Umweltwissenschaftler sind sich einig, dass Spitzbergens eigene Emissionen verschwindend gering sind – seine Kohlereserven könnten die Weltwirtschaft etwa acht Stunden lang am Laufen halten, so Kim Holmén, Sonderberater am norwegischen Polarinstitut und Professor für Umwelt und Klima. Sie entgegnen aber, dass jeder Schadstoff zähle und der Archipel ein Vorbild sein könne.

„Wir sind alle Teil des Problems und sollten Teil der Lösung werden … jede Handlung hat eine Symbolik, ist einen Wert, einen Punkt“, sagte Holmén.

Vor allem Jakobsen und andere im Bergbau machen sich Sorgen um die Alternativen, zumal Gruve 7 neben der Versorgung des örtlichen Energiekraftwerks auch Kohle für die metallurgische Industrie Europas – wie den Automotorenbau in Deutschland – exportiert.

„Wenn Sie keine Kohle von uns nehmen, nehmen Sie Kohle von jemand anderem, wo es nicht so gut ist – die Welt muss Kohle für Ihre Tesla-Batterie nehmen“, sagte er.

Sogar Windmühlenkomponenten brauchen Kohle, fügte Elias Hagebø hinzu, sein Gesicht war mit Kohlenstaub verschmiert, als er im unterirdischen Pausenraum der Mine ein schnelles Mittagessen zu sich nahm.

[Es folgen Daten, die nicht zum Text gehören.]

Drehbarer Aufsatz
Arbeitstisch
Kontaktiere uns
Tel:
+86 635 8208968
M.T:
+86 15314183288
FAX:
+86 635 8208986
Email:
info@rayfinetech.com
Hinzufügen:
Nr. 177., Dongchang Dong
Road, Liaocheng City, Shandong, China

„Wenn sie Kohle einfach wegwerfen, ist das dumm“, sagte er. Mit 18 Jahren ist er der jüngste Arbeiter und hofft, dass er wie sein Vater in der Mine Karriere machen kann.

Darüber hinaus betreibt Russland seit 93 Jahren Minen auf Spitzbergen im Rahmen eines internationalen Vertrags, der Norwegen die Souveränität über den Archipel verleiht und gleichzeitig allen Unterzeichnerstaaten gleiche Rechte an kommerziellen Unternehmen einräumt.

„Es gibt keine Pläne, diesen Betrieb einzuschränken“, sagte Ildar Neverov, Generaldirektor des russischen Bergbauunternehmens Arcticugol, AP in einer E-Mail aus Barentsburg, einem Dorf etwa 60 Kilometer von Longyearbyen entfernt.

Angesichts des Wettlaufs globaler Mächte, darunter China, um immer profitablere natürliche Ressourcen in der Arktis, befürchten einige in Longyearbyen, dass Norwegen durch die Schließung der Mine wertvolle Rechte aufgeben könnte.

„Es wird eine ungewöhnliche Situation sein, wenn die einzige Nation, die Bergbau betreibt, die Russen sind. Dies ist ein sehr geopolitischer Ort“, sagte Arnstein Martin Skaare, ein Geschäftsmann und ehemaliger Anteilseigner von Store Norske, bei der Kaffeestunde der pensionierten Bergleute im Café von Longyearbyen.

Zurück in Gruve 7, kauernd in einem 1,3 Meter hohen Tunnel, sagte Jonny Sandvoll, er wünschte, die Leute wüssten mehr über Kohle und ihre Verwendung, bevor sie sich dazu entschließen, die Mine zu schließen.

„Das ist nicht der richtige Weg“, sagte Sandvoll, Sohn eines Bergmanns mit 20 Jahren Erfahrung im Bergbau. Dann konzentrierte er sich wieder auf die riesige Maschine neben ihm, die sich lautstark in die glänzende schwarze Ader bohrte und weitere Kohle förderte.